This post is by Adina Feinstein. Adina is a graduate student at the University of Chicago. Her work focuses on detecting and characterizing exoplanets. Adina became involved with the Exoplanet Explorers project through her mentor, Joshua Schlieder, at NASA Goddard through their summer research program.
Let me tell you about the newly discovered system – K2-288 – uncovered by volunteers on Exoplanet Explorers.
K2-288 has two low-mass M dwarf stars: a primary (K2-288A) which is roughly half the size of the Sun and a secondary (K2-288B) which is roughly one-third the size of the Sun. The capital lettering denotes a star in the planet-naming world. Already this system is shaping up to be pretty cool. The one planet in this system, K2-288Bb, hosts the smaller, secondary star. K2-288Bb orbits on a 31.3 day period, which isn’t very long compared to Earth, but this period places the planet in the habitable zone of its host star. The habitable zone is defined as the region where liquid water could exist on the planet’s surface. K2-288Bb has an equilibrium temperature -47°C, colder than the equilibrium temperature of Earth. It is approximately 1.9 times the radius of Earth, which places it in a region of planet radius space where we believe planets transition to volatile-rich sub-Neptunes, rather than being potentially habitable super-Earth. Planets of this size are rare, with only about a handful known to-date.

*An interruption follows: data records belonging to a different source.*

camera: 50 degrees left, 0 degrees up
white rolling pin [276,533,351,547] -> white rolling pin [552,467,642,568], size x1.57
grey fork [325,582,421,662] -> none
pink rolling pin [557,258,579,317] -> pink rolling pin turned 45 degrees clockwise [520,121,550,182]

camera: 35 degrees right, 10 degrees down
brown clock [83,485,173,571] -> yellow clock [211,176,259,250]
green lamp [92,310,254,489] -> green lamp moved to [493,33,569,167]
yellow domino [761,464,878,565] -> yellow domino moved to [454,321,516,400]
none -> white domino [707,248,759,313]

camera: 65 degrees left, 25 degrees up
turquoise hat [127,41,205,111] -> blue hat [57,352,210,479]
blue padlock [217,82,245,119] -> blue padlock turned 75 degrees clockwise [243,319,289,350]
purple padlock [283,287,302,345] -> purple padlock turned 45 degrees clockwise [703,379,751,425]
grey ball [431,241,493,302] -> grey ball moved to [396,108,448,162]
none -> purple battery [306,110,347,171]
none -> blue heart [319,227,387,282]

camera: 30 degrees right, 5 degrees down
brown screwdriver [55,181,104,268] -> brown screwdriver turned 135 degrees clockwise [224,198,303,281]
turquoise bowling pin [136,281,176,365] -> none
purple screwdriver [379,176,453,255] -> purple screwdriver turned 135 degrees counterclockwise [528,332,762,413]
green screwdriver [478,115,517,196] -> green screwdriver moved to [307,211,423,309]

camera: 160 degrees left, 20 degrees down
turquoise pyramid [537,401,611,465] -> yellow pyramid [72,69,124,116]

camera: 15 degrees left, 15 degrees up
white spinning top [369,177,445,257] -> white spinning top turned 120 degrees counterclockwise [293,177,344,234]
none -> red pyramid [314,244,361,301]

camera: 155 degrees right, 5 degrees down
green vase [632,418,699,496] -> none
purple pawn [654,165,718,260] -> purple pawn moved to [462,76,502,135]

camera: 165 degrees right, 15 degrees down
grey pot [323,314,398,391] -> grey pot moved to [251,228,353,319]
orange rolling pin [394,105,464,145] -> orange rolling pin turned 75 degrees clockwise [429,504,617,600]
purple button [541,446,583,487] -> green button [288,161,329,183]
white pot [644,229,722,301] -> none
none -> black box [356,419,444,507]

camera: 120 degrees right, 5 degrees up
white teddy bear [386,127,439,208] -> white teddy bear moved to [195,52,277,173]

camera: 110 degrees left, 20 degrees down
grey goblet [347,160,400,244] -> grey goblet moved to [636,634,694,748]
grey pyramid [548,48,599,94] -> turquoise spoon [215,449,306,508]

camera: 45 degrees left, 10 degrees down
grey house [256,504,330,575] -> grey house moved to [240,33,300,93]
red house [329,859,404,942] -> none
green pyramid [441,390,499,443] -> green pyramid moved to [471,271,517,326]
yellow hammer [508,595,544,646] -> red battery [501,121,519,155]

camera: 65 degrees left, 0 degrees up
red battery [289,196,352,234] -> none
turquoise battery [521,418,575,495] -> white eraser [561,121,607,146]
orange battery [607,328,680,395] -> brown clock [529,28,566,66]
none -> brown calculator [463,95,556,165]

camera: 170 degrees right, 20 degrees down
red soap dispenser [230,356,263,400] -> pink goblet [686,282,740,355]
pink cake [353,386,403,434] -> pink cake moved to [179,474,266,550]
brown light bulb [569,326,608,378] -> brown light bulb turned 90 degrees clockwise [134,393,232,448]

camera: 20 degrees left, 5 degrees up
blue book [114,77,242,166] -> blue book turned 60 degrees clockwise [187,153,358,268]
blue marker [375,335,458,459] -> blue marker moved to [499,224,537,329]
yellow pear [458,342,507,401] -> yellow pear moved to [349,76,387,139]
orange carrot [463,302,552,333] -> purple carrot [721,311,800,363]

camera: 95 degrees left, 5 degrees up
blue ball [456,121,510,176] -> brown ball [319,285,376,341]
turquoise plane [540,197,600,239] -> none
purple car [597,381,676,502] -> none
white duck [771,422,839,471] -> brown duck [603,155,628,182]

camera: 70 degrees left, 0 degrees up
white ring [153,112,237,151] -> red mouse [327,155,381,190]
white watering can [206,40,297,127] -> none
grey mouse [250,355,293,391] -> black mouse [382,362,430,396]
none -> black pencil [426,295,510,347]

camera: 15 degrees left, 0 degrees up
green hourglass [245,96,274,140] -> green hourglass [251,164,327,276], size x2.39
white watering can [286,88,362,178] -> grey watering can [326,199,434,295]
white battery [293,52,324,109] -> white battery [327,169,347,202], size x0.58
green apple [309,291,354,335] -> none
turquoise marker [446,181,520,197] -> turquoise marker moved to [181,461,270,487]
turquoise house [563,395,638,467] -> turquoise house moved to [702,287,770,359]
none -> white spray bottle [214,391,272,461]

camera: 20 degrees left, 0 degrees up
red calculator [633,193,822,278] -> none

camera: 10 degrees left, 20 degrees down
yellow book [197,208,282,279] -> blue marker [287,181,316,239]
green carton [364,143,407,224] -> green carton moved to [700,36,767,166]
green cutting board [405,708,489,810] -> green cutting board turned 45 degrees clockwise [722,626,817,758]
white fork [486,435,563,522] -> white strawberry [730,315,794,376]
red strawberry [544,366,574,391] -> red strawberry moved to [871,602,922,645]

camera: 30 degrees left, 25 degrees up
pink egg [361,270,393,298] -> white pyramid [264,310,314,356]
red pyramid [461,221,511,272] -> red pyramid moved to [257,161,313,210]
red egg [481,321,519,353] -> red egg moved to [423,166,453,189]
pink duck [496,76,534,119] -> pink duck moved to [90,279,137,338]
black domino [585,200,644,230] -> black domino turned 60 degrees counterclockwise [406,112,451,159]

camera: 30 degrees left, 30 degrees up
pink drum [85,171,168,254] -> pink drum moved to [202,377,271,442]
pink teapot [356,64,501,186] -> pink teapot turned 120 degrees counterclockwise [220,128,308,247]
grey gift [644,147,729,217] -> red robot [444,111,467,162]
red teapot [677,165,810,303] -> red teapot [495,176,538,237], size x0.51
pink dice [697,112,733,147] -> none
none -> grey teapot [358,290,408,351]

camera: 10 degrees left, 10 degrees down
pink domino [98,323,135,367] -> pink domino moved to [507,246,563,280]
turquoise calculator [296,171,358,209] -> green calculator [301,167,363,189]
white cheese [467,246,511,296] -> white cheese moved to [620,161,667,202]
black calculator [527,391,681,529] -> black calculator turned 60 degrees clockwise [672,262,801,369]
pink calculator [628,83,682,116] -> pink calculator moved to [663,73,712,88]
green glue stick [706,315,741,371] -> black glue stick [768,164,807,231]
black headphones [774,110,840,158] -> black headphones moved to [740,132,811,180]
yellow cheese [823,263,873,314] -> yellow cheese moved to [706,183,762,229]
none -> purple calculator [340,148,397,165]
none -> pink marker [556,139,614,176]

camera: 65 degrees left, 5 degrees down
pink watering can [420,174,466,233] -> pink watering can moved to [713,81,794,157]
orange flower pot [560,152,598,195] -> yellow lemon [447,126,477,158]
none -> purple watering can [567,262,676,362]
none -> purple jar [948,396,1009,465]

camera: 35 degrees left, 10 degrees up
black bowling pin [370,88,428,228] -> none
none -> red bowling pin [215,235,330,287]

The story of the discovery of this system is an interesting one. When two of the reaction wheels on the Kepler spacecraft failed, the mission team re-oriented the spacecraft to allow observations to continue to happen. The re-orientation caused slight variations in the shape of the telescope and temperature of the instruments on board. As a consequence, the beginning of each observing campaign experienced extreme systematic errors and initially, when searching for exoplanet transits, we “threw out” or ignored the first days of observing. Then, when we were searching the data by-eye for new planet candidates, we came across this system and only saw 2 transits. In order for follow-up observations to proceed, we need a minimum of 3 transits, so we put this system on the back-burner. The light curve (the amount of light we see from a star over time) with the transits is shown below.
Later, we learned how to model and correct for the systematic errors at the beginning of each observing run and re-processed all of the data. Instead of searching it all by-eye again, as we had done initially, we outsourced it to Exoplanet Explorers and citizen scientists, who identified this system with three transit signals. The volunteers started a discussion thread about this planet because given initial stellar parameters, this planet would be around the same size and temperature as Earth. This caught our attention. As it turns out, there was an additional transit at the beginning of the observing run that we missed when we threw out this data! Makennah Bristow, a fellow intern of mine at NASA Goddard, identified the system again independently. With now three transits and a relatively long orbital period of 31.3 days, we pushed to begin the observational follow-up needed to confirm this planet was real.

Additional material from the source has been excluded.